Google and DeepMind share work on medical chatbot Med-PaLM –

Google and DeepMind share work on medical chatbot Med-PaLM –

Google and DeepMind have developed an AI-powered chatbot tool called Med-PaLM designed to generate “safe and helpful responses” to questions posed by healthcare professionals and patients.

The tool is an example of a large language model, or LLM, which is designed to understand queries and generate plain language text responses from large and complex data sets—in this case, medical research.

LLMs made headlines last year with the launch of OpenAI ChatGPTa conversational AI trained with data pulled from the internet that aims to provide near-human interactions, impressing with its ability to answer questions on a wide range of topics and generate on-demand text content such as poems and essays.

It quickly surpassed 1 million users, though the numbers have likely been inflated by those trying to entice users. chatbot in making defamatory, inappropriate or taboo statements.

While ChatGPT is a showcase technology that operates at the consumer end of the LLM scale, Med-PaLM is designed to operate within more narrow parameters and has been trained on seven question response data sets spanning professional medical examinations. , research and consumer inquiries about doctors. affairs.

The researchers have published a paper in the LLM, suggesting that with refinement it could play a role in clinical applications.

Six of those datasets are already established (NedQA, MedMCQA, PubMedQA, LiveQA, MedicationQA, and MMLU), but the teams at Google and DeepMind have developed their own, called HealthSearchQA, which was curated using questions about medical conditions and their symptoms. associates posted online. .

The researchers behind the project point to a number of potential applications, including knowledge retrieval, clinical decision support, summarizing key findings in studies, and classification of patients’ primary care concerns, but acknowledge that for now “It works encouragingly, but remains inferior to clinical ones.”

For example, incorrect information retrieval was observed in 16.9% of Med-PaLM responses, compared to less than 4% for human physicians, according to the article. There were similar disparities in incorrect reasoning (about 10% vs. 2%) and inappropriate or incorrect response content (18.7% vs. 1.4%).

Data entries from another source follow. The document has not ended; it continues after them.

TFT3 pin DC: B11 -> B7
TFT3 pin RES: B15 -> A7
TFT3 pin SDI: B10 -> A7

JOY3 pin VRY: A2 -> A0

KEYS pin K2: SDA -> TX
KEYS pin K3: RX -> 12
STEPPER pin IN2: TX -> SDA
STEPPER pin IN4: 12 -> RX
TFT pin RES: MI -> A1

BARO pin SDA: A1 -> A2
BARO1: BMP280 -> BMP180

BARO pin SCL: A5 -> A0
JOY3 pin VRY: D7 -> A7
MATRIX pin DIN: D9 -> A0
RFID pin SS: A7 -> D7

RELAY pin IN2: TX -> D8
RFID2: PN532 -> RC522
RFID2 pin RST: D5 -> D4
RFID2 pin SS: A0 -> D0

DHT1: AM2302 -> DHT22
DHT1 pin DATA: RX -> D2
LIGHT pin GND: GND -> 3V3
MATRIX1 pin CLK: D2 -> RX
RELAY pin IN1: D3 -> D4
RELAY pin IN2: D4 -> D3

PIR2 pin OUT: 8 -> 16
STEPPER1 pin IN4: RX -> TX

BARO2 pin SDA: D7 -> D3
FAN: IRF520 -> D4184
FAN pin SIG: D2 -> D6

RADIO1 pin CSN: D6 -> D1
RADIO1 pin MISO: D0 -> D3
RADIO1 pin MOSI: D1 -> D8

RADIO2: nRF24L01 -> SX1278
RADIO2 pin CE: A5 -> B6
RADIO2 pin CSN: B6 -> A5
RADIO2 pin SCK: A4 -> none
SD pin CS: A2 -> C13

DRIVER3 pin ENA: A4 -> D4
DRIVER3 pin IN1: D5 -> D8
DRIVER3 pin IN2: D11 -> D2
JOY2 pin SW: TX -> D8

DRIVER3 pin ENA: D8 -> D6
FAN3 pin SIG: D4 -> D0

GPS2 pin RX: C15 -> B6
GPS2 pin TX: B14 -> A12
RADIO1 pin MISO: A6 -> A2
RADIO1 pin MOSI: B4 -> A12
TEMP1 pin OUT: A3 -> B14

More important than the results to date are techniques that can be used to improve LLM performance, such as using instruction prompt tuning, using interaction examples to produce responses that are more useful to users, according to the team.

Adjustment of instruction prompts has allowed Med-PaLM to outperform another LLM called Flan-PaLM, with a panel of physicians judging 62% of Flan-PaLM’s long responses to be accurate, compared to 93% of Med-PaLM.

“Our research provides insight into the opportunities and challenges of applying these technologies to medicine,” the researchers write.

“We hope this study sparks further conversations and collaborations among patients, consumers, AI researchers, clinicians, social scientists, ethicists, policymakers, and other stakeholders to responsibly translate these early research findings to improve healthcare.”